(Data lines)
Start of Block

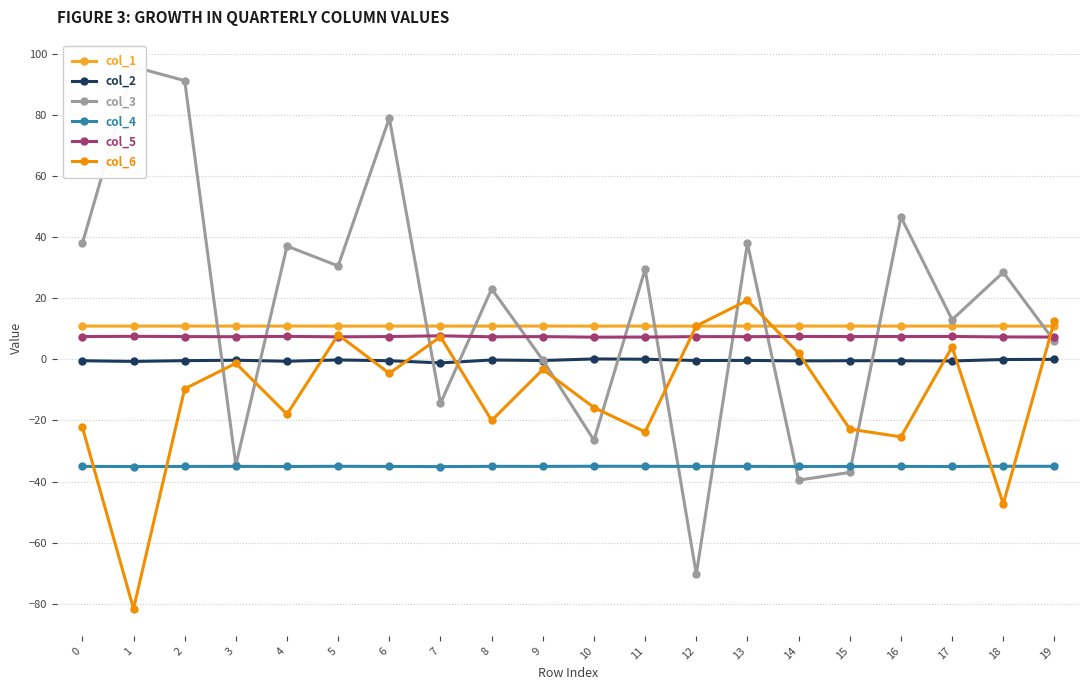

At which category is the sum across all series the highest?

2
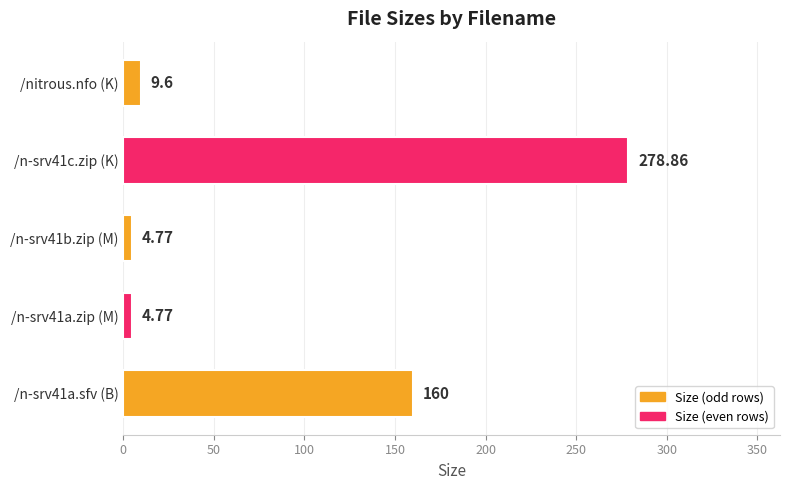

What is the difference between the values at /n-srv41b.zip (M) and /n-srv41c.zip (K)?

274.1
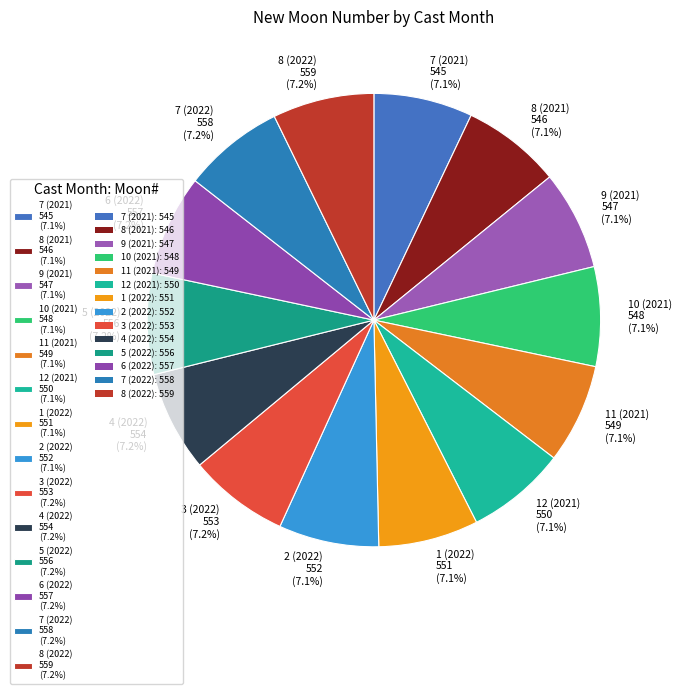

Is the sum of 9 (2021) 547 (7.1%) and 4 (2022) 554 (7.2%) greater than half?

No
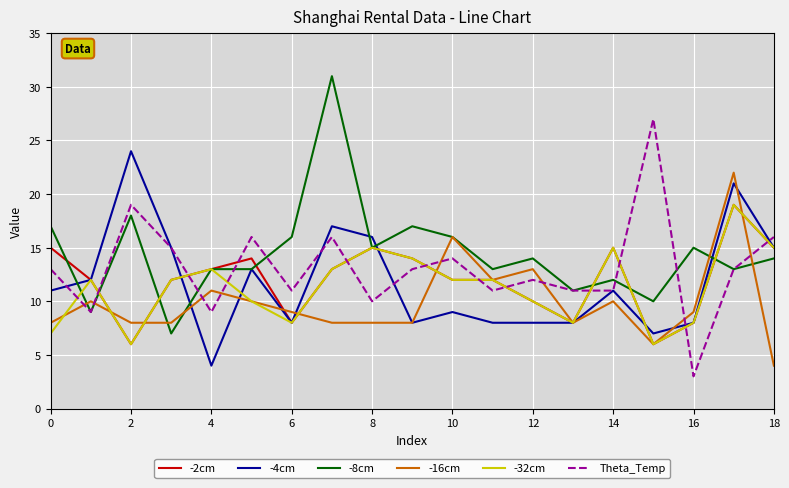

What is the maximum value for -16cm?

22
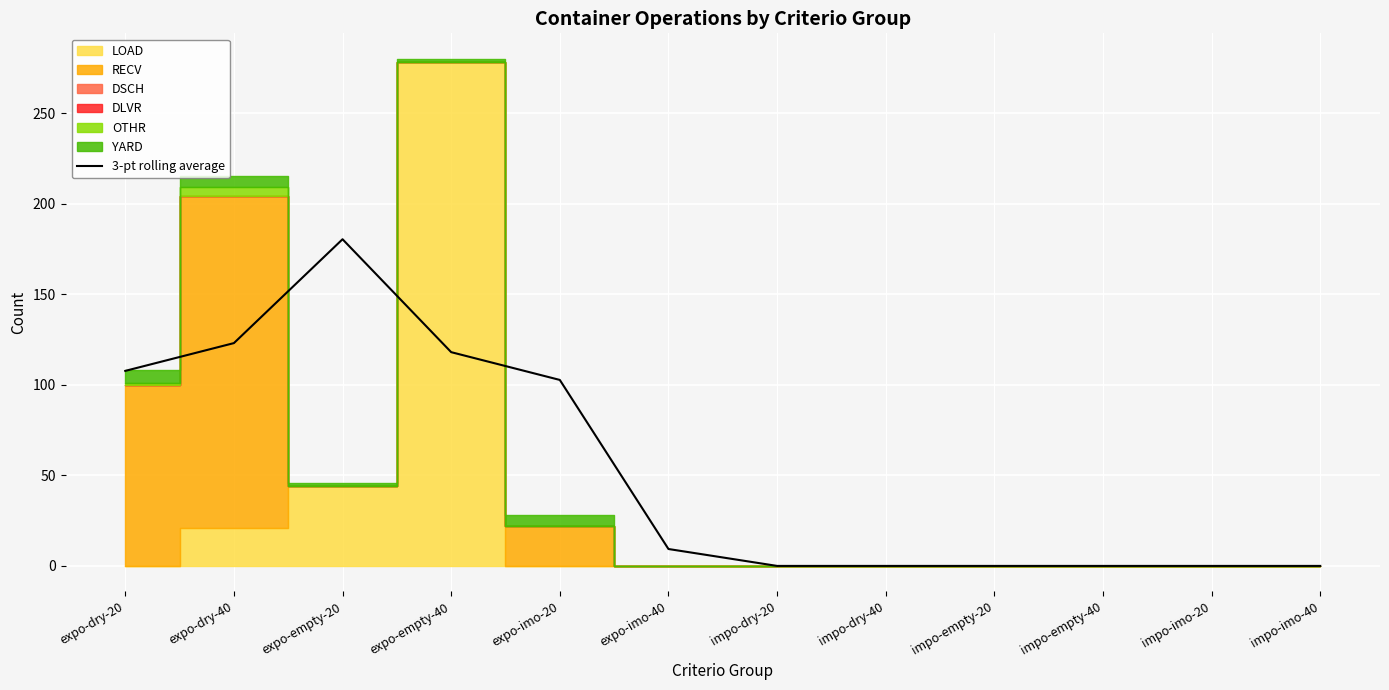

What is the label of the 3rd point from the left?

expo-empty-20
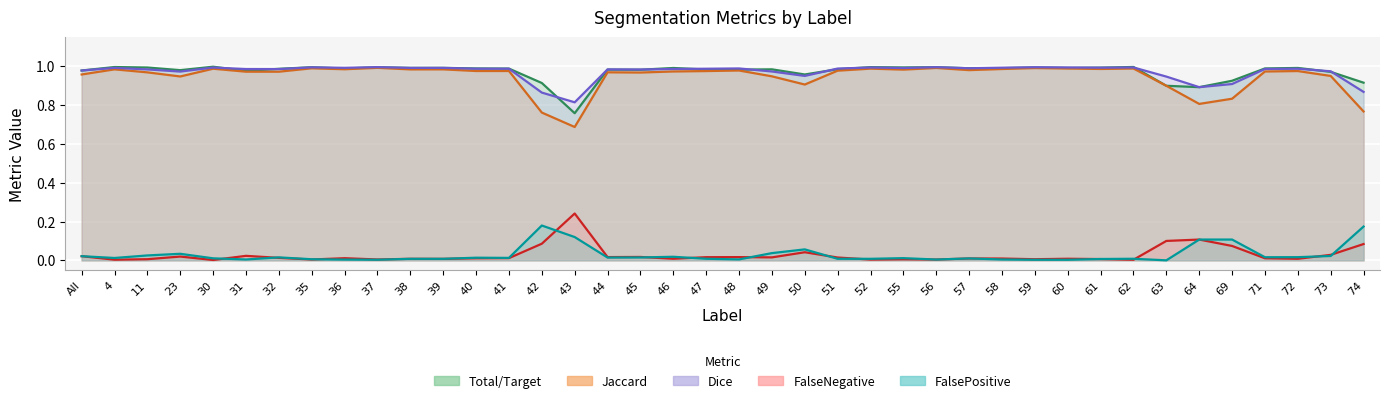

Reading right to left, list all the values displayed in this chart.

Total/Target: 0.9	1.0	1.0	1.0	0.9	0.9	0.9	1.0	1.0	1.0	1.0	1.0	1.0	1.0	1.0	1.0	1.0	1.0	1.0	1.0	1.0	1.0	1.0	1.0	0.8	0.9	1.0	1.0	1.0	1.0	1.0	1.0	1.0	1.0	1.0	1.0	1.0	1.0	1.0	1.0
Jaccard: 0.8	1.0	1.0	1.0	0.8	0.8	0.9	1.0	1.0	1.0	1.0	1.0	1.0	1.0	1.0	1.0	1.0	0.9	0.9	1.0	1.0	1.0	1.0	1.0	0.7	0.8	1.0	1.0	1.0	1.0	1.0	1.0	1.0	1.0	1.0	1.0	0.9	1.0	1.0	1.0
Dice: 0.9	1.0	1.0	1.0	0.9	0.9	0.9	1.0	1.0	1.0	1.0	1.0	1.0	1.0	1.0	1.0	1.0	1.0	1.0	1.0	1.0	1.0	1.0	1.0	0.8	0.9	1.0	1.0	1.0	1.0	1.0	1.0	1.0	1.0	1.0	1.0	1.0	1.0	1.0	1.0
FalseNegative: 0.1	0.0	0.0	0.0	0.1	0.1	0.1	0.0	0.0	0.0	0.0	0.0	0.0	0.0	0.0	0.0	0.0	0.0	0.0	0.0	0.0	0.0	0.0	0.0	0.2	0.1	0.0	0.0	0.0	0.0	0.0	0.0	0.0	0.0	0.0	0.0	0.0	0.0	0.0	0.0
FalsePositive: 0.2	0.0	0.0	0.0	0.1	0.1	0.0	0.0	0.0	0.0	0.0	0.0	0.0	0.0	0.0	0.0	0.0	0.1	0.0	0.0	0.0	0.0	0.0	0.0	0.1	0.2	0.0	0.0	0.0	0.0	0.0	0.0	0.0	0.0	0.0	0.0	0.0	0.0	0.0	0.0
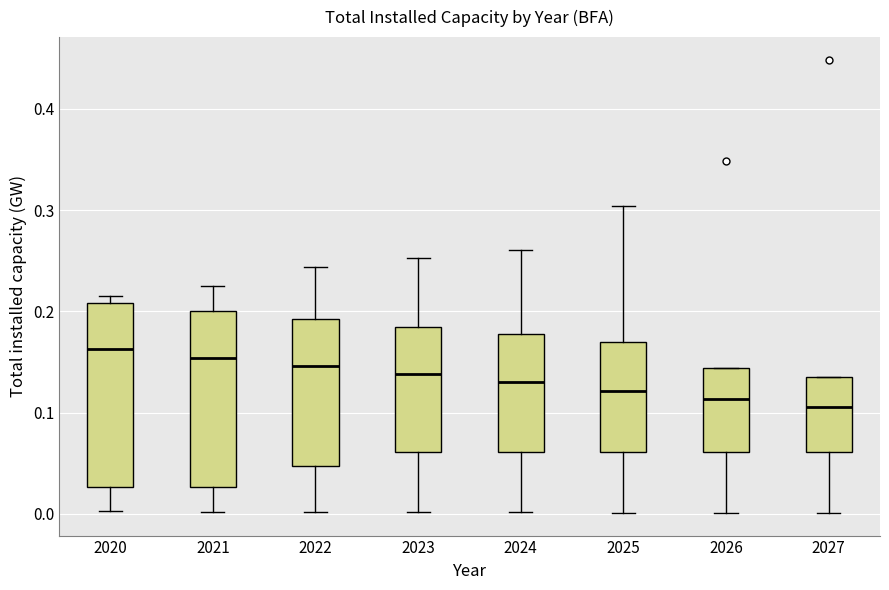

Where does the lower whisker of the box at x = 2024 end on the y-axis? The values are not printed on the chart, so give them approximately, as read against the axis.

0.00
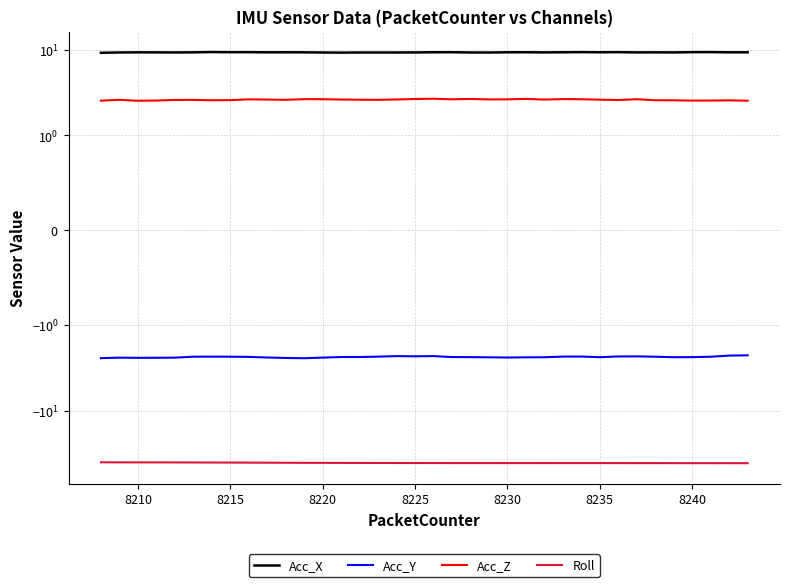

True or false: Acc_X and Roll intersect in this chart.

False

End of Block

**To-do item:**
Change "chart" to "graph" in the lines starting at the one that contains "What is the maximum value for -16cm?" and ending at the last line, and give back only those lines with nothing else altered. Leave the pictures out of your answer.

**Solution to the exercise:**
What is the maximum value for -16cm?

22

What is the label of the 3rd point from the left?

expo-empty-20

Reading right to left, list all the values displayed in this graph.

Total/Target: 0.9	1.0	1.0	1.0	0.9	0.9	0.9	1.0	1.0	1.0	1.0	1.0	1.0	1.0	1.0	1.0	1.0	1.0	1.0	1.0	1.0	1.0	1.0	1.0	0.8	0.9	1.0	1.0	1.0	1.0	1.0	1.0	1.0	1.0	1.0	1.0	1.0	1.0	1.0	1.0
Jaccard: 0.8	1.0	1.0	1.0	0.8	0.8	0.9	1.0	1.0	1.0	1.0	1.0	1.0	1.0	1.0	1.0	1.0	0.9	0.9	1.0	1.0	1.0	1.0	1.0	0.7	0.8	1.0	1.0	1.0	1.0	1.0	1.0	1.0	1.0	1.0	1.0	0.9	1.0	1.0	1.0
Dice: 0.9	1.0	1.0	1.0	0.9	0.9	0.9	1.0	1.0	1.0	1.0	1.0	1.0	1.0	1.0	1.0	1.0	1.0	1.0	1.0	1.0	1.0	1.0	1.0	0.8	0.9	1.0	1.0	1.0	1.0	1.0	1.0	1.0	1.0	1.0	1.0	1.0	1.0	1.0	1.0
FalseNegative: 0.1	0.0	0.0	0.0	0.1	0.1	0.1	0.0	0.0	0.0	0.0	0.0	0.0	0.0	0.0	0.0	0.0	0.0	0.0	0.0	0.0	0.0	0.0	0.0	0.2	0.1	0.0	0.0	0.0	0.0	0.0	0.0	0.0	0.0	0.0	0.0	0.0	0.0	0.0	0.0
FalsePositive: 0.2	0.0	0.0	0.0	0.1	0.1	0.0	0.0	0.0	0.0	0.0	0.0	0.0	0.0	0.0	0.0	0.0	0.1	0.0	0.0	0.0	0.0	0.0	0.0	0.1	0.2	0.0	0.0	0.0	0.0	0.0	0.0	0.0	0.0	0.0	0.0	0.0	0.0	0.0	0.0

Where does the lower whisker of the box at x = 2024 end on the y-axis? The values are not printed on the graph, so give them approximately, as read against the axis.

0.00

True or false: Acc_X and Roll intersect in this graph.

False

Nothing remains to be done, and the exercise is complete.